[Stored items]

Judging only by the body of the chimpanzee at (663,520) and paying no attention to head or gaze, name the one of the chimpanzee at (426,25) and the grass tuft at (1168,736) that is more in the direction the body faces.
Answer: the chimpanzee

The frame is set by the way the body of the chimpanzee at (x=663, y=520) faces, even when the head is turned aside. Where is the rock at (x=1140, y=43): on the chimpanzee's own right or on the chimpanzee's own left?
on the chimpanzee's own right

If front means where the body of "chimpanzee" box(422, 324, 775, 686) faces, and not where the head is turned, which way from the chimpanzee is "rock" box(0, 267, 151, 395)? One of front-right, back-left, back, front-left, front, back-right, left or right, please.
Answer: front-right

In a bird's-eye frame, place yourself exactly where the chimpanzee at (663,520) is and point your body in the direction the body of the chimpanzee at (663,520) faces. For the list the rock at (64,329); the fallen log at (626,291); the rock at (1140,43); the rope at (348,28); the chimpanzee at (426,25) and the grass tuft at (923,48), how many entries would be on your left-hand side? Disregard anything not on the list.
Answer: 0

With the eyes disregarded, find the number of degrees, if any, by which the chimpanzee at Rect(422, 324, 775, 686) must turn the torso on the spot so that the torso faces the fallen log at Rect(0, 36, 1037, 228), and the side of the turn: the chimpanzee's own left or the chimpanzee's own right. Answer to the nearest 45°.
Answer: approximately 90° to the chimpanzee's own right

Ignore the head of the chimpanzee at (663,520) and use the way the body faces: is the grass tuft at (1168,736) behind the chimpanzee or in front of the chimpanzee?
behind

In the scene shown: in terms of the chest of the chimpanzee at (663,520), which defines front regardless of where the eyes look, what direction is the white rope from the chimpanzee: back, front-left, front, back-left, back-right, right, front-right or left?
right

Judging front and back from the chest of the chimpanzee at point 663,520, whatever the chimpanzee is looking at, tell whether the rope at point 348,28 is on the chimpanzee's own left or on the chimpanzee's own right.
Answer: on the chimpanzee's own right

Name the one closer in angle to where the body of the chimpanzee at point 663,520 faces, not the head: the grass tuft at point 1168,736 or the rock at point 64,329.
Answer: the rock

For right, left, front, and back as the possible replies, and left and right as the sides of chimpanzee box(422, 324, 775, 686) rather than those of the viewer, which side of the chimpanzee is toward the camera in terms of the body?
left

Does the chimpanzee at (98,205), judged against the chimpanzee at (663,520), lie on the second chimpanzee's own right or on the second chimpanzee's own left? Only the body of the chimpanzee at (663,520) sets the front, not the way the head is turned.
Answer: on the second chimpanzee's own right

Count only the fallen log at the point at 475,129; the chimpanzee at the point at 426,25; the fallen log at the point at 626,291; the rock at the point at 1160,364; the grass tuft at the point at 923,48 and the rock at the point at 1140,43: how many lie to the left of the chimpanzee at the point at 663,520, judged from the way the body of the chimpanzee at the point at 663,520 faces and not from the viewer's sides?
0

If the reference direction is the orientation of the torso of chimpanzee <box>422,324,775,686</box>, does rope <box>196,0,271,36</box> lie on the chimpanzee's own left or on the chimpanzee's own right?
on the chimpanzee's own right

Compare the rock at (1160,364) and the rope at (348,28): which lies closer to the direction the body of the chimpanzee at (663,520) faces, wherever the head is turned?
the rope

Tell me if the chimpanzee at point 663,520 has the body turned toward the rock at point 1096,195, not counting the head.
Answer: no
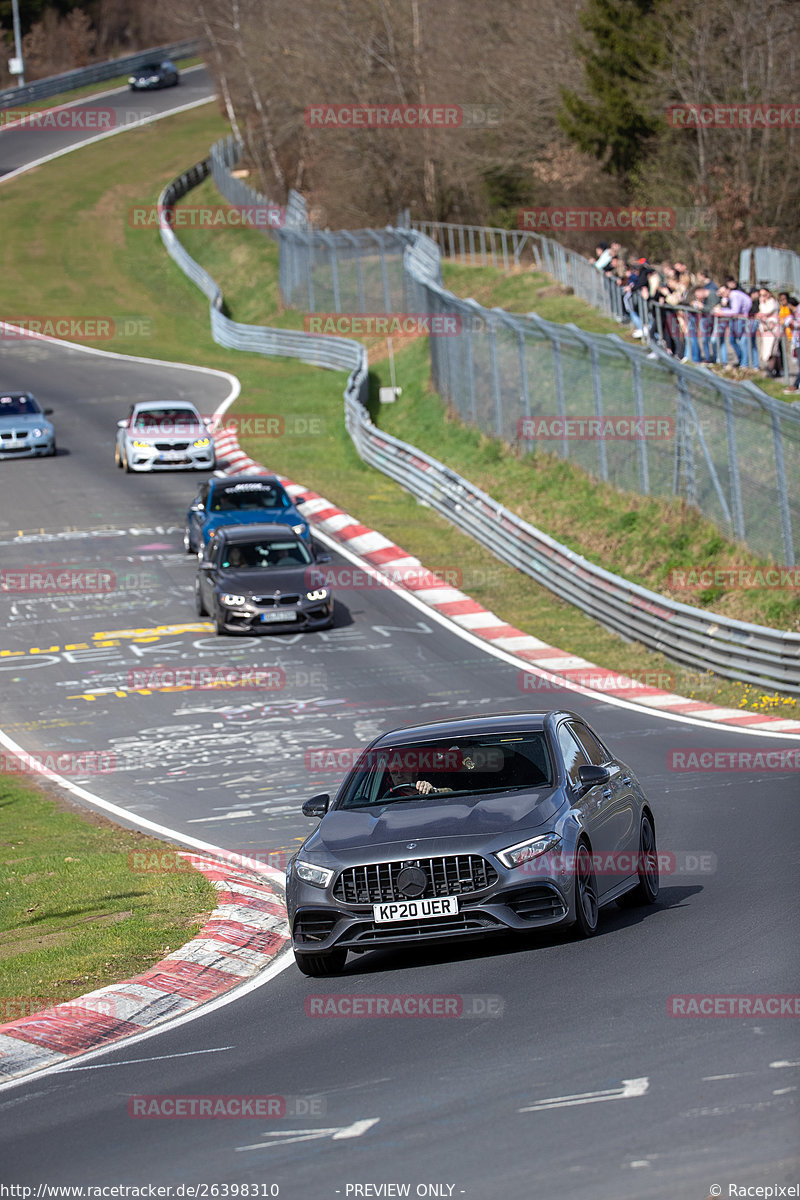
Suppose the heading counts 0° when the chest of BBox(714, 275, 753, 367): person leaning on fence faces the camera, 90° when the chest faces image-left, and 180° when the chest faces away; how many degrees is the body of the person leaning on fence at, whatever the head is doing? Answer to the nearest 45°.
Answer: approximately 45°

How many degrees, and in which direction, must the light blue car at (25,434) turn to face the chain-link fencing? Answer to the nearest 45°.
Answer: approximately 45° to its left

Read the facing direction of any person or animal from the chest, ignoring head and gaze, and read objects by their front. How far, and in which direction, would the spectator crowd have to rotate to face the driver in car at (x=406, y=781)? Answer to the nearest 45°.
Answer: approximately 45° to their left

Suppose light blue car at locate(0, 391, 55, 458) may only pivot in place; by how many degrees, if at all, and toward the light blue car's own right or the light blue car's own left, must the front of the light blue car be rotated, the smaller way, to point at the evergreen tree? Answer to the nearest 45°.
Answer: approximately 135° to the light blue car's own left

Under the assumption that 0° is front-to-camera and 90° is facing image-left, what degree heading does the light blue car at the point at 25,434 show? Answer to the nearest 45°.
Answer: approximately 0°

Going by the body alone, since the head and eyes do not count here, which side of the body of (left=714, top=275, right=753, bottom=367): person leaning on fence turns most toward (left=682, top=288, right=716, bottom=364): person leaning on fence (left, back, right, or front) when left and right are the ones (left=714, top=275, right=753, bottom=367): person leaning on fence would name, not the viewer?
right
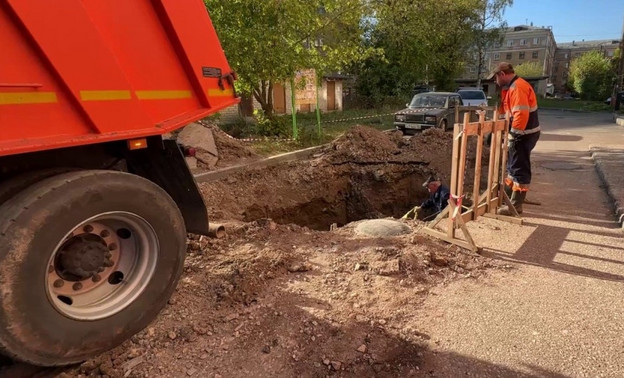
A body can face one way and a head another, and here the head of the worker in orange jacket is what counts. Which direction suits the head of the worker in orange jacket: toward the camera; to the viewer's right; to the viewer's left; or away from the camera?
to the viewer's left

### WHAT THE EXERCISE ASKS
Copy the lines of the listing verbatim from the line with "Judging front and" to the line with "Answer: on the chimpanzee's own right", including both of those lines.

### RESPONSE BOX
Judging front and back from the chest of the chimpanzee at point 663,520, whatever the chimpanzee is looking at, tell whether the rope at point 348,28 is on the chimpanzee's own left or on the chimpanzee's own right.
Answer: on the chimpanzee's own right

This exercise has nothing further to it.